▶ [Requirement]
In the listing below, find each line that holds "elbow" and list it.

▶ [Given records]
========================================================================
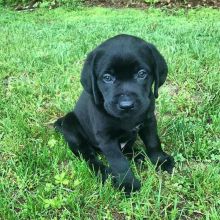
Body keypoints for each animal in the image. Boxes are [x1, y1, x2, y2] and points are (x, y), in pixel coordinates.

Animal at [54, 34, 174, 192]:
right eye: (107, 78)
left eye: (142, 74)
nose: (126, 105)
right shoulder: (106, 138)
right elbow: (119, 163)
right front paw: (128, 184)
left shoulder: (149, 121)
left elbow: (153, 141)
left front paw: (161, 161)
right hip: (70, 125)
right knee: (88, 157)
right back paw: (104, 173)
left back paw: (139, 156)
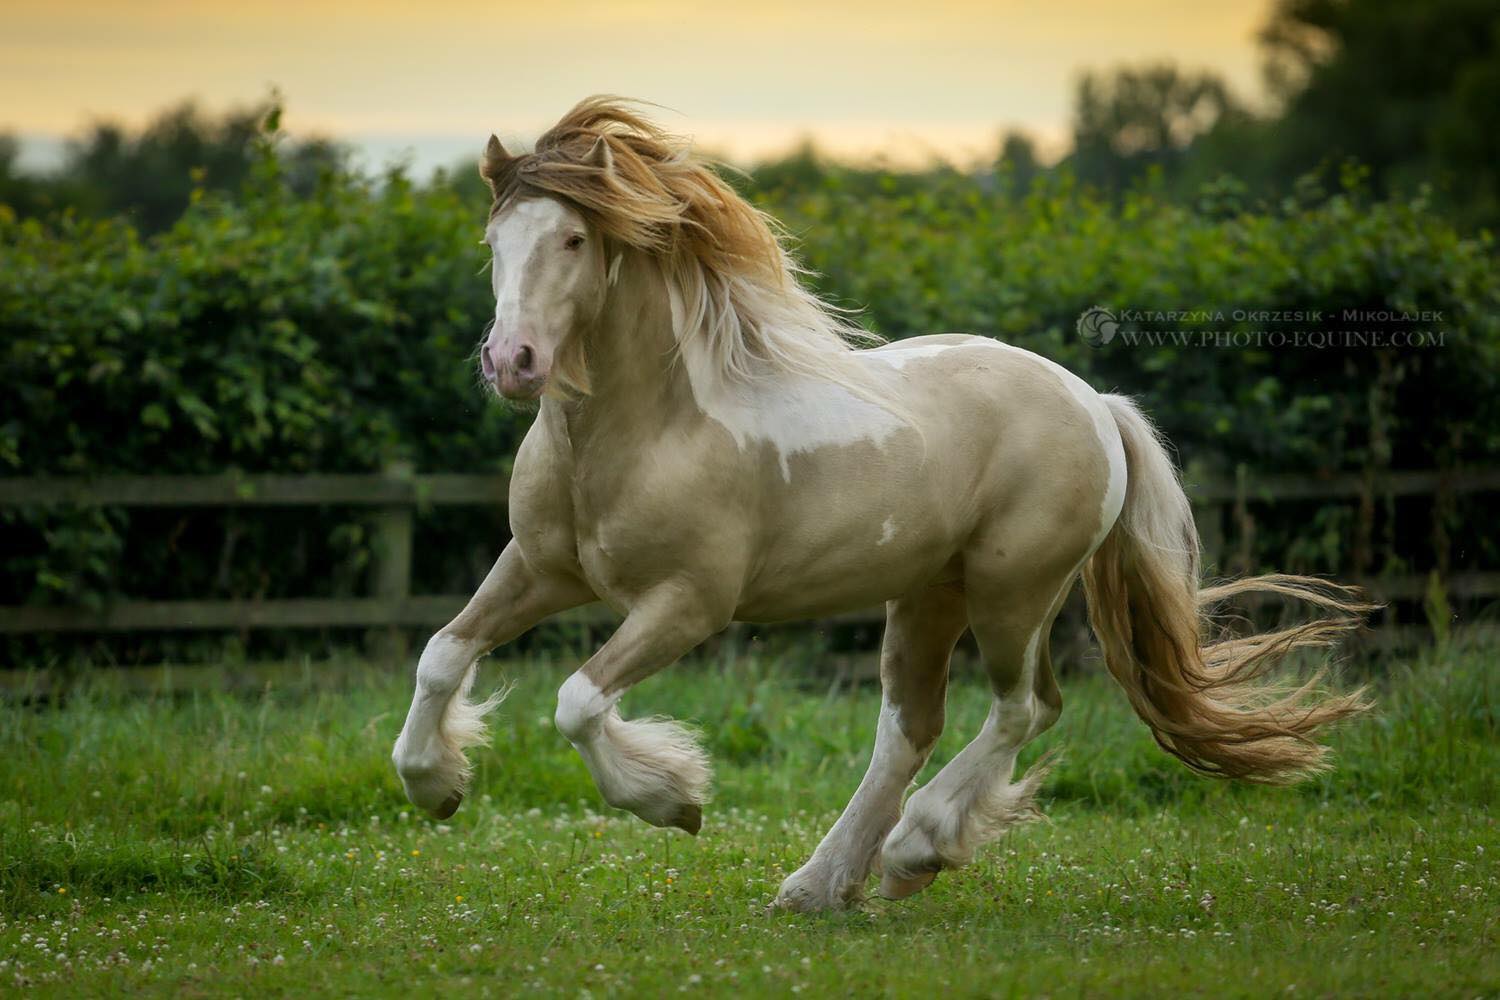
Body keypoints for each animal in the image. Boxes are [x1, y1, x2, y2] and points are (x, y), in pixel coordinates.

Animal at [396, 95, 1374, 917]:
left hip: (1012, 591)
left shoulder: (687, 603)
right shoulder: (541, 570)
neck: (646, 427)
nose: (512, 363)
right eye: (493, 241)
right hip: (929, 593)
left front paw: (674, 799)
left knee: (1023, 710)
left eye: (571, 240)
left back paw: (912, 852)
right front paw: (437, 787)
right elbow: (441, 655)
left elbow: (576, 701)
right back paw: (821, 884)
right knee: (911, 728)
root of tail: (1095, 405)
========================================================================
▶ [Exercise solution]
right elbow: (119, 163)
left elbow: (153, 141)
right elbow: (441, 655)
left elbow: (576, 701)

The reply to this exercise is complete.